ジョーカー:フォリ・ア・ドゥ【映画感想】見たらより面白く感じる
■このnoteはこのような方におすすめ
■始めに
いやー、皆さん見ていかがでしたか。
もう僕は大満々々足でした。面白過ぎた!
チラッとだけ前情報を見たら評価が低くて
気になったのですが、あのミュージカルでも全然良かった。
というか、あの序盤にたくさんミュージカルの演出があってからこその弁護人のクビがすっごく気持ちよかったし、アーサーの妄想のことも踏まえたらミュージカルの表現の仕方はとても分かりやすいので演出面を考えたら最善の手だと思いました。
ミュージカルの意味にも触れているので最後まで見てください。
と言うことで、僕が大好きだと感じたシーンを書きながら演出や脚本、そしてアーサーと言う人間について感じたことを書いていきます!
※以下ネタバレあり
■好きなシーン、演出5選
アーサーがジョーカーになりきると
決めたシーン
まさに今まで見てたストレスが一気に解放されるようなシーン。鳥肌!!
鳥になって椅子から飛んじゃうかと思った。
この映画の序盤は、やたら耳に響く上機嫌な看守が口笛を吹いている所から始まった。
捕まっているアーサーにはジョーカーのようなカリスマ性も面影もなく、ずっとだんまりを決め込んでいるおっさんだった。
しかし、謎の女リーとの出会いをきっかけにアーサーが変わっていく。
いや、ここでは元に戻っていく?なのかな。
リーはアーサーと顔を合わすや否や、手で銃の形を作り、それを自身のこめかみに持っていき、発砲をするジェスチャーをするのだ。
これがアーサーにとって再びジョーカーになっていくきっかけなのだ。
まさにリーは引き金を引いた。
アーサーはリーとの会話を重ねて行く度に自分の理解者だと思い、リーが望んでいるジョーカー、恋をしたジョーカーに戻ろうとする。
序盤は捕まっていることもできず、ただただアーサーは妄想(ミュージカル)に浸っていることが多かった。
ミュージカルの妄想は正直退屈だった。
前作みたいにいきなりぶっ放してくれないのか。
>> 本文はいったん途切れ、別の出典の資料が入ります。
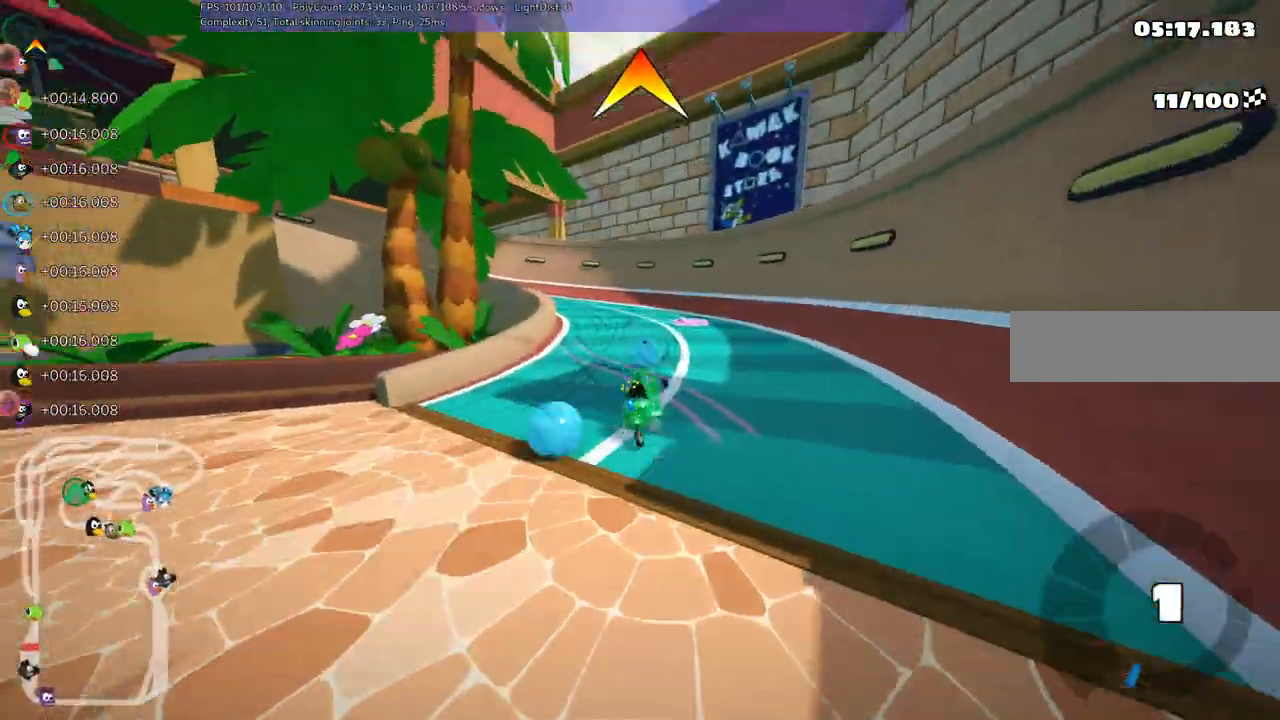
Gameplay with keyboard; each line is a JSON object with the keys held at the frame after it. "events" lists presses ("down") and releases ("up") of ".", "/", "alt_r", "b", "c", "comma", "ctrl_r", "d", "down", "f", "g", "h", "j", "k", "l", "left", "m", "n", "quote", "return", "right", "semicolon", "shift_r", "space", "super", "up" and "v" between this image and that frame as [ms after this image, input, new state], when the widget could be followed in between. No other keys are recorded. Mouse input is not recorded.
{"keys": ["up"], "events": [[350, "left", "up"], [350, "m", "up"]]}
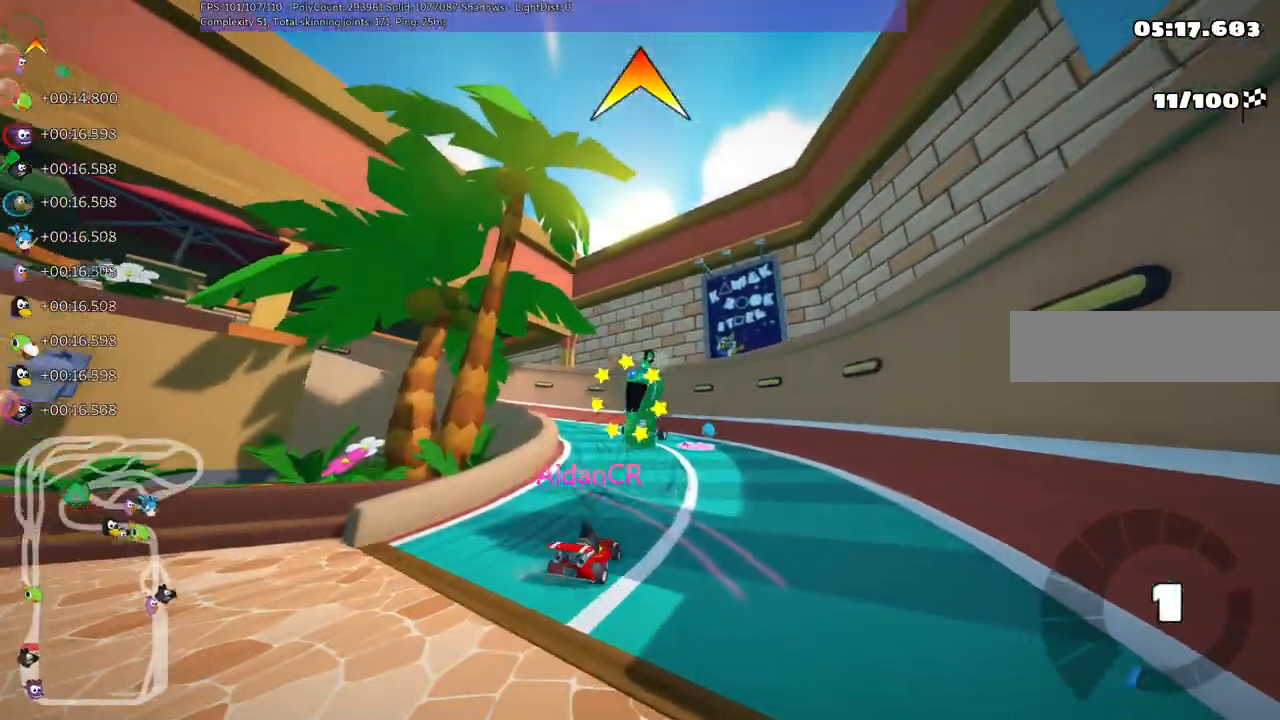
{"keys": ["up"], "events": []}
捕まってるからって何もできないのか。
裁判も無罪を勝ち取る為に精神障害で乗り切ろうとするのか。そんなジョーカー見たくなかったと思うシーンが続く。
まさに、犯罪者から見ればこの裁判はジョーカーがジョーカーでいられるかが見ものだった。
犯罪者にとって希望だった。
だからこそ、弁護人に弁護されているようなアーサーはつまらないものだった。
けれど、リーと接しているうちにアーサーはジョーカーを取り戻していく。
独房でアーサーにメイクを施すリー。
面会で口紅でジョーカーの口を作るリー。
徐々にアーサーの態度がデカくなり、良く踊り、歌うようになり、看守に発砲する真似さえするのだ。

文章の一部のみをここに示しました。